By PAUL NEWBERRY, AP national writer
Don't say the Jacksonville Jaguars are starting from scratch, because that's an insult to a team of the same name that actually did start from scratch.
Chances are, those 1995 Jaguars would beat this bunch, which is quite possibly the worst team in NFL history.
Jacksonville has lost it first seven games by an average of nearly 21 points -- double-figure margins in all of them, and a differential of epic proportions if it holds up over a full season.
According to STATS LLC, the only team to fare worse was something known as a Chi-Pit Cards-Steelers, a 1944 amalgamation of two franchises that didn't enough players to field teams of their own because of World War II. They went 0-10, losing by an average margin of 22 points.
The Jaguars can't blame a war for their problems. They've done this all by themselves.
Bad trades. Horrendous draft picks. Ill-advised signings.
Throw it together, and you're left with a franchise that doesn't even stack up to the expansion team I covered back in '95.
Those Jaguars, as expected, weren't very good. But they went 4-12, a record this group would be thrilled to achieve, and established the framework for a surprising run to the AFC championship game the very next year. That team's quarterback was a young Mark Brunell, who would go on to a long career in the league. These Jags have Blaine Gabbert, who looks like something out of ''The Walking Dead.''
There's no chance of Jacksonville making the playoffs this year or next. Team officials have made it clear this is merely the start of a total makeover that will take a minimum of three seasons to complete.
Rest assured, Gabbert will not be part of that plan. The 10th overall pick in the 2011 draft has already proven to be a colossal bust, his one touchdown pass this season countered by seven interceptions. Too bad he can't count the TDs the other teams scores; three of his picks have been returned to the Jacksonville end zone.
Journeyman Chad Henne isn't much better, but he'll start Sunday in London when the Jaguars take what is likely to be their eighth straight whipping at the hands of defending NFC champion San Francisco.

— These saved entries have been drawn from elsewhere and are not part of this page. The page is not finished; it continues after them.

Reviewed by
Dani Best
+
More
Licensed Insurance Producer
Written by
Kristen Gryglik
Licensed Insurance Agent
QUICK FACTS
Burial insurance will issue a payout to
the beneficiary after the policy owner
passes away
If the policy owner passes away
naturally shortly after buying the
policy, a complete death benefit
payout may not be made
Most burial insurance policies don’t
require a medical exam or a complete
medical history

As if all that eavesdropping wasn't bad enough, now we're about to impose the Jaguars on one of our European allies.
''Obviously, if you're a Jaguars fan, you want to do better,'' team owner Shad Khan told The Florida Times-Union in Britain this week. ''But we know the process we started, which is pretty much starting from the ground up, cleaning house and doing something we probably should have started earlier.''
Rubbing salt in the wounds, the Web site PredictionMachine.com recently ran a series of simulated games between the current and expansion Jaguars, which found the '95 squad won more than 60 percent of the time by an average score of 19-14.
At least that's more competitive than the present-day Jaguars have been this season. They've led for a grand total of 22 minutes, 14 seconds - not even one half of one game, and never by more than seven points.
Where did it all go wrong?
The root of the Jaguars' problems can be traced to their last trip to the playoffs in 2007, when they got an inflated view of how good they really were. After winning a wild-card game at Pittsburgh and giving unbeaten New England a run for its money in the divisional round, Jacksonville handed quarterback David Garrard the largest contract in franchise history and traded four picks to draft defensive end Derrick Harvey at No. 8 overall.
Harvey lasted only three seasons in Jacksonville, finishing with eight career sacks, and no one else picked by Jaguars was still around even two years later. Then came another ill-fated move in 2011, when they traded up to grab Gabbert and missed the obvious warning signs: several quarterback-desperate teams had already passed on him.
Now, Jacksonville will have to use another high pick on a QB.
At least they won't have to trade up this time.